Search code examples
algorithmtrend

Real-time trending algorithm


I'm developing a system that has to return the most trending 'articles' in real time based on the no. of hits that article has.

My first thought was storing for each article the no. of hits vs. time. Then I would normalize this function, and calculate its first derivative which will return the growth rate. Then with the second derivative I'd be able to know how much it's growing and if it reaches a certain threshold -> tag it as trending.

The problem is: I can do that "offline" for example at the end of the day, but I don't know how to do it continously...

I know that there exist such things as Storm but I'm looking for something as specific as this (a written algorithm in pseudocode or an article approaching this problem and not the generic one).


Solution

  • A simple way to keep track of the hottest articles would be to use an LRU-cache. This efficiently keeps track of its most recently accessed elements. Frequent accesses will keep hot articles in the LRU while infrequently accessed articles drop out. You could modify the LRU to keep track of the number of hits an article has received if you want to refine the ranking.

    Sure, there are more complicated approaches, but this is easy to implement, has nice computational properties, and will likely provide a similar response.

    You could also try using a circular buffer for each article. Once the buffer fills, each access to the article can be used to update a variable indicating the oldest hit on the article. Since you know the newest and oldest hit, you can estimate the hits per time unit.
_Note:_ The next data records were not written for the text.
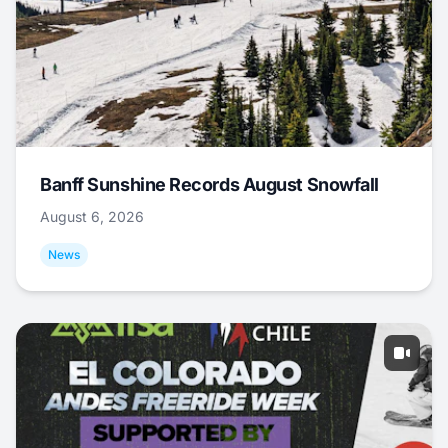
Banff Sunshine Records August Snowfall
August 6, 2026
News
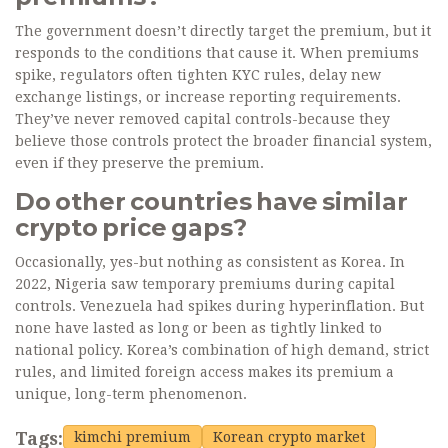
The government doesn’t directly target the premium, but it
responds to the conditions that cause it. When premiums
spike, regulators often tighten KYC rules, delay new
exchange listings, or increase reporting requirements.
They’ve never removed capital controls-because they
believe those controls protect the broader financial system,
even if they preserve the premium.
Do other countries have similar
crypto price gaps?
Occasionally, yes-but nothing as consistent as Korea. In
2022, Nigeria saw temporary premiums during capital
controls. Venezuela had spikes during hyperinflation. But
none have lasted as long or been as tightly linked to
national policy. Korea’s combination of high demand, strict
rules, and limited foreign access makes its premium a
unique, long-term phenomenon.
Tags:
kimchi premium
Korean crypto market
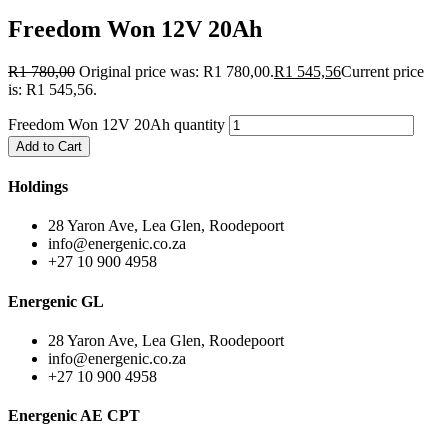
Freedom Won 12V 20Ah
R
1 780,00
Original price was: R1 780,00.
R
1 545,56
Current price
is: R1 545,56.
Freedom Won 12V 20Ah quantity
Add to Cart
Holdings
28 Yaron Ave, Lea Glen, Roodepoort
info@energenic.co.za
+27 10 900 4958
Energenic GL
28 Yaron Ave, Lea Glen, Roodepoort
info@energenic.co.za
+27 10 900 4958
Energenic AE CPT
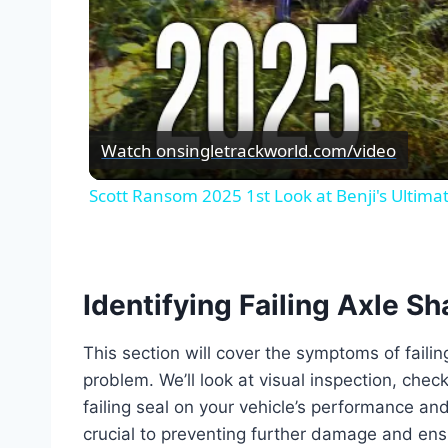
Watch on
singletrackworld.com/video
Scott Ransom 2025 1st Look at Benji's Ultimate
Identifying Failing Axle Sh
This section will cover the symptoms of faili
problem. We’ll look at visual inspection, chec
failing seal on your vehicle’s performance an
crucial to preventing further damage and ensu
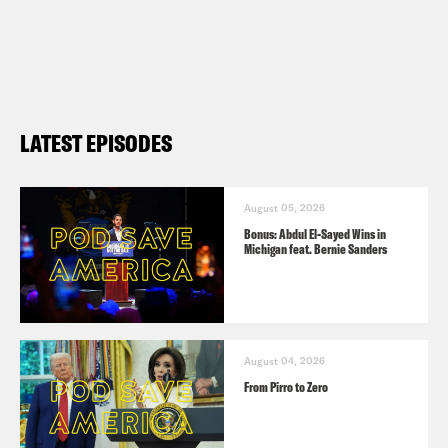
LATEST EPISODES
August 05, 2026
Bonus: Abdul El-Sayed Wins in
Michigan feat. Bernie Sanders
August 04, 2026
From Pirro to Zero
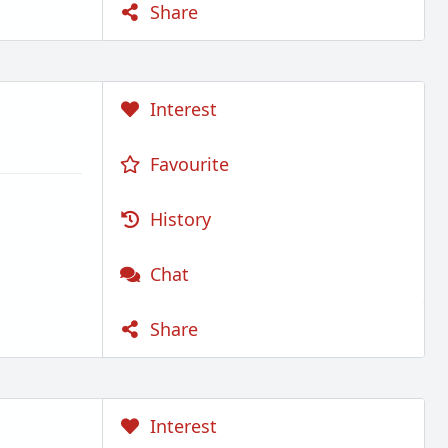
Share
Interest
Favourite
History
Chat
Share
Interest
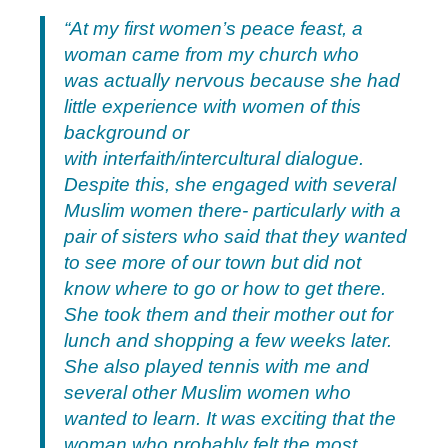
“At my first women’s peace feast, a
woman came from my church who
was actually nervous because she had
little experience with women of this
background or
with interfaith/intercultural dialogue.
Despite this, she engaged with several
Muslim women there- particularly with a
pair of sisters who said that they wanted
to see more of our town but did not
know where to go or how to get there.
She took them and their mother out for
lunch and shopping a few weeks later.
She also played tennis with me and
several other Muslim women who
wanted to learn. It was exciting that the
woman who probably felt the most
Downside: lots of memory usage, inexact statistics for frequently-accessed articles.

    Similarly, you could associate each article with a linked list containing <Time,Count> pairs. Every time a hit happens, add to the count at the top of the linked list if less than a second (or what have you) has passed since Time. If too much time has passed, add a new pair at the front of the list. You can then treat the linked list as a data series for calculating derivatives. Curtail elements which are too old when you walk the list.